____ EXERCISE TEXT
4 Benchmarks and comparisons
The presented PSS algorithm was used to solve a set of standard functions (Sect. 4.1), the CEC2017 composite functions (Sect. 4.3), and another selected set of engineering problems (Sect. 4.4). We benchmarked and compared the performance of the PSS algorithm with the obtained results from other state-of-the-art algorithms, the results of which were mostly retrieved directly from the source papers and not re-simulated herein. To obtain a meaningful comparison, we used the same number of evaluations per problem as were used by the authors of the other algorithms. This benchmarking approach follows the recommendations by Arcuri and Fraser (2013) and Liao et al. (2015), which were recently reemphasized by Ser et al. (2019) and used by Piotrowski and Napiorkowski (2018).
For the standard benchmarks, we chose state-of-the-art algorithms to compare with and avoided using the classical and outperformed algorithms following the suggestions by Ser et al. (2019) and Molina et al. (2018). The first algorithm we used in the benchmarking was the whale optimization algorithm (WOA) as this is one of the recent and heavily cited algorithms in the literature, which outperformed many other recent algorithmic proposals (see Mirjalili and Lewis 2016). The second one was the pathfinder algorithm (PFA), which has also been published recently and shown to outperform many other algorithms (see Yapici and Cetinkaya 2019).
For engineering benchmarks, we compared the obtained solution by directly adopting the best results obtained from different algorithms in the literature. We also solved a recent engineering case study with high dimensions that was solved by using the modified parameter-setting-free harmony search (MPSFHS) algorithm by Shaqfa and Orbán (2019) and we used the same algorithm to benchmark the new algorithm with regard to its scalability.
4.1 Standard benchmarks
Here, we compare our proposed algorithm with the WOA (Mirjalili and Lewis 2016) and the PFA Yapici and Cetinkaya (2019) using the standard benchmarks explained in Table 1. We carefully chose the benchmarks in this paper to cover a wide range of problems.
In Table 2, we compared the WOA with our proposed PSS method. The problems were solved by assuming \(\alpha = 0.95\). For the population size and the number of iterations, we chose the same values as in Mirjalili and Lewis (2016), i.e., a population size of 30 and a total of 500 iterations. In general, 30 dimensions were used for all the proposed problems (\(n=30\)) except for \(f_{13}\) and \(f_{15}\) (see Table 1).
________
• **DESCRIPTION OF THE TASK**
Recast the paragraph of the algorithm benchmarks text that begins "In Table 2, we compared" as a short list that keeps its main facts. The material after this point comes from a different source than the text on algorithm benchmarks.
____ PROVIDED MATERIAL
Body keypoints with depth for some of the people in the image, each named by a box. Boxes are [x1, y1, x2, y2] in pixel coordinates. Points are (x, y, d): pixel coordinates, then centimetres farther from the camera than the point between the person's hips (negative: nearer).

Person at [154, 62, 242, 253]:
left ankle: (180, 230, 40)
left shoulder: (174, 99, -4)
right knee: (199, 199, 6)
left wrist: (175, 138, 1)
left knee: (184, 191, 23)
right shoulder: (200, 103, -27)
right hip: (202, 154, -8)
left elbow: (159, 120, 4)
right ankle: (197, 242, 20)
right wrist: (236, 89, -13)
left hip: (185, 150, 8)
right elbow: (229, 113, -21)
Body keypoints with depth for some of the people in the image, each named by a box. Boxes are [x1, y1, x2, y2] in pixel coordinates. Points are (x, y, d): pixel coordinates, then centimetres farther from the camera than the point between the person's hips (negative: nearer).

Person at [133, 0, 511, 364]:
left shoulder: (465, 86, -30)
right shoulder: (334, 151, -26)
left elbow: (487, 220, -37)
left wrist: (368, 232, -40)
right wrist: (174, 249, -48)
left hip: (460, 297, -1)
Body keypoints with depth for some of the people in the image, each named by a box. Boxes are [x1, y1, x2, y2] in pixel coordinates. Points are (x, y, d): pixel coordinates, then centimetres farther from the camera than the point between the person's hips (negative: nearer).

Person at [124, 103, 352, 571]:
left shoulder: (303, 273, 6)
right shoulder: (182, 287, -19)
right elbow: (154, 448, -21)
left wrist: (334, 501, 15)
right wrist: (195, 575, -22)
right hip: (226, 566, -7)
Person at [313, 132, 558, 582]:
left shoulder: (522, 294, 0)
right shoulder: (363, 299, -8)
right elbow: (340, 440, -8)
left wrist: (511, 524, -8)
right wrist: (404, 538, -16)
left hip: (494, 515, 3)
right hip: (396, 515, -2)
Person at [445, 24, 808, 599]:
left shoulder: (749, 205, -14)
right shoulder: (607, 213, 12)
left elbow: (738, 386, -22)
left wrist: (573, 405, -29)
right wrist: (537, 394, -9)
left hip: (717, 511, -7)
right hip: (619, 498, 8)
________
____ PROVIDED MATERIAL
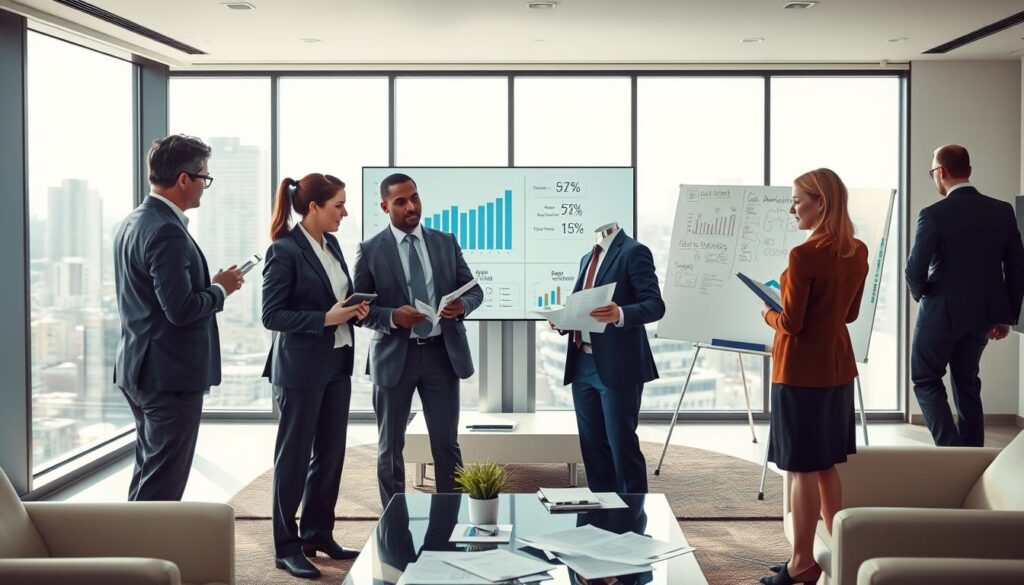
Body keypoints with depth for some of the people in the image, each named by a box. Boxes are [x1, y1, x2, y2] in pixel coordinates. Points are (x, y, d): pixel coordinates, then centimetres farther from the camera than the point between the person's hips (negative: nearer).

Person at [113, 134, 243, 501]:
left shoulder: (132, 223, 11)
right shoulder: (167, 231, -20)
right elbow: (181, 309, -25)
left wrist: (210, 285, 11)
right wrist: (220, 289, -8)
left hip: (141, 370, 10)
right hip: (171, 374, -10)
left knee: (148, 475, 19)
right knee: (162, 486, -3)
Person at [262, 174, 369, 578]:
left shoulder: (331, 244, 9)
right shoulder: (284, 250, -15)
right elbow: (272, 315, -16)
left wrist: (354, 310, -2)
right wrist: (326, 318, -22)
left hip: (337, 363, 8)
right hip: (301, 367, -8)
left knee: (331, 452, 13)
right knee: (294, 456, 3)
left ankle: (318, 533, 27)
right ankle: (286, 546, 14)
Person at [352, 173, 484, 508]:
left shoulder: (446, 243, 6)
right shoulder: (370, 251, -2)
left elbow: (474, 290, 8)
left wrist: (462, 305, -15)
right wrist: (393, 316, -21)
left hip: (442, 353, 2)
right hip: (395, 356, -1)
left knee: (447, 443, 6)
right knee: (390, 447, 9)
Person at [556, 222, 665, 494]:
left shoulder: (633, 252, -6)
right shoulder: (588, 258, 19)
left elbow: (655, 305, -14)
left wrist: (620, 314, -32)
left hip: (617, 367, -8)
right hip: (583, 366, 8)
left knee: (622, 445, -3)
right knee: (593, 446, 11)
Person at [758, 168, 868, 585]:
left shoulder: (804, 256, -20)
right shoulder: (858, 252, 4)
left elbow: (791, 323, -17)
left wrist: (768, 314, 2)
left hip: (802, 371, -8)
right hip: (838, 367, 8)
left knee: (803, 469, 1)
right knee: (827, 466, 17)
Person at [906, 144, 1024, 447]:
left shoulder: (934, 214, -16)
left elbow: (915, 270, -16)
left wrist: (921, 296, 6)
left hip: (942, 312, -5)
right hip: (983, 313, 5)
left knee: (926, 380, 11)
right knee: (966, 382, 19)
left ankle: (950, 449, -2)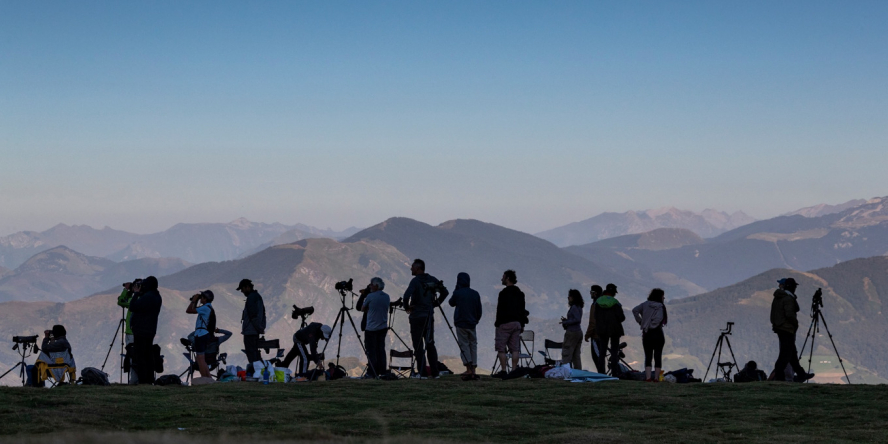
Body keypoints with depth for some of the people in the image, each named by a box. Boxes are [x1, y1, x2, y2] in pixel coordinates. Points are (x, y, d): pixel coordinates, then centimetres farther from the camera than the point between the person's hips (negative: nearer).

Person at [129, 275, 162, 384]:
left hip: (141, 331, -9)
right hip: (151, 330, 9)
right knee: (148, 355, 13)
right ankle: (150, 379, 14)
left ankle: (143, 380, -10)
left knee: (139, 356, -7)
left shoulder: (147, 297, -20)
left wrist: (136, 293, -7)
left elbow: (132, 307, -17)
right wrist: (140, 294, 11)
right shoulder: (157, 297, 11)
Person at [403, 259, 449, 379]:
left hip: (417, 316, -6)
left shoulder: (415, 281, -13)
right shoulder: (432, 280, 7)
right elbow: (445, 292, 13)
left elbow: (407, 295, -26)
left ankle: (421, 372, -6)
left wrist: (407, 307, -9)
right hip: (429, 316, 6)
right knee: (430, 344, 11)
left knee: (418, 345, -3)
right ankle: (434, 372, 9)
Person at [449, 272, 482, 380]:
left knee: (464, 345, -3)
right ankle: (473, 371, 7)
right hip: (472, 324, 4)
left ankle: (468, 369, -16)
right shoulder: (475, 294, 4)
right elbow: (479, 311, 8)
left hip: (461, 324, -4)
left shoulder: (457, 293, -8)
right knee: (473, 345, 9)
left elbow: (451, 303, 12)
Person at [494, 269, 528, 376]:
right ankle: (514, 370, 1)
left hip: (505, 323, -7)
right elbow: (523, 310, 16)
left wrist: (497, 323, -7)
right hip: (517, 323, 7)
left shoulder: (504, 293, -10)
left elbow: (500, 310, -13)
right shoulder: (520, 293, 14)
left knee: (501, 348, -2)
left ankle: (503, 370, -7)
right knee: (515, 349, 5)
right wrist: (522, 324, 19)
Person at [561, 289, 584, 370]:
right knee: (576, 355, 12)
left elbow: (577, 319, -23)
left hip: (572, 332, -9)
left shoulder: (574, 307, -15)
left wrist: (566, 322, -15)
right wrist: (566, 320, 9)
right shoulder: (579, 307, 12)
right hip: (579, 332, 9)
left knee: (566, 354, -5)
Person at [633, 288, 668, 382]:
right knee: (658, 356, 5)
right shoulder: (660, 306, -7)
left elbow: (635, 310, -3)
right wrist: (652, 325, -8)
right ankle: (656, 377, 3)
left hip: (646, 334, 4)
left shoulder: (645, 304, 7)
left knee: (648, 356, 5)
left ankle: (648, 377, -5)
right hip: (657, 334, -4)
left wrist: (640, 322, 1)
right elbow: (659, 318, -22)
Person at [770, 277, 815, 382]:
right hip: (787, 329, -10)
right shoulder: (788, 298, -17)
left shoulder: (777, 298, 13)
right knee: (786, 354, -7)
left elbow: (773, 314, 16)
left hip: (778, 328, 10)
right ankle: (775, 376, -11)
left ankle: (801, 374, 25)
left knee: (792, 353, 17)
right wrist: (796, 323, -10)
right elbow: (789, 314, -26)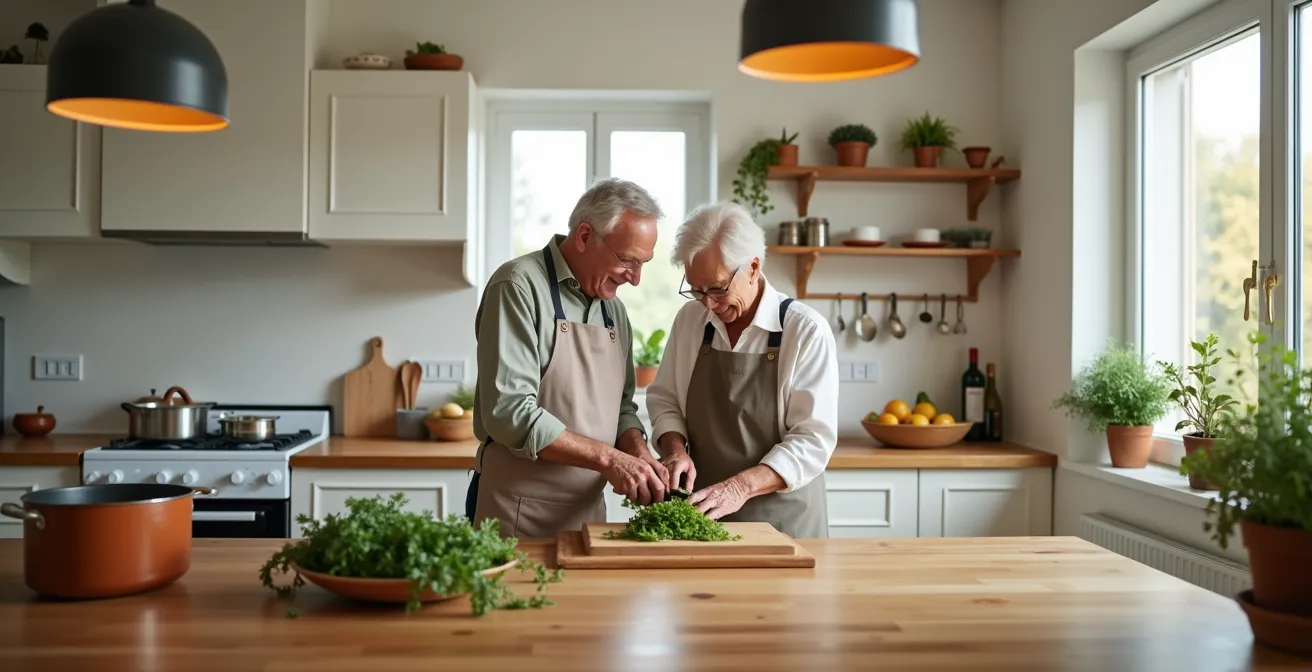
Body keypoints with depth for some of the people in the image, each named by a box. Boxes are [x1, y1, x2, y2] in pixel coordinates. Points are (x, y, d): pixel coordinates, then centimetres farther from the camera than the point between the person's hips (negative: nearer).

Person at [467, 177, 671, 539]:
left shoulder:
________
____ PROVIDED MATERIAL
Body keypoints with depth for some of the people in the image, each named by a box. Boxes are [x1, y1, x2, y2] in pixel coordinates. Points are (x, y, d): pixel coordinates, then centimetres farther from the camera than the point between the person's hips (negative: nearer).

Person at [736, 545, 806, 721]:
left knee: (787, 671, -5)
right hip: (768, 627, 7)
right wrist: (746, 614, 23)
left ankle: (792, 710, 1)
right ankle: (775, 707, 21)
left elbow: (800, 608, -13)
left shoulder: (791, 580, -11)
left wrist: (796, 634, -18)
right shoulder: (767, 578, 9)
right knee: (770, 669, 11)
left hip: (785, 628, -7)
________
• **SOLVED EXERCISE**
- Table 2 compares the WOA with the proposed PSS method.
- The problems were solved with α = 0.95.
- Population size and iteration count match Mirjalili and Lewis (2016): a population of 30 and 500 iterations in total.
- All problems use 30 dimensions (n = 30), except f13 and f15 (see Table 1).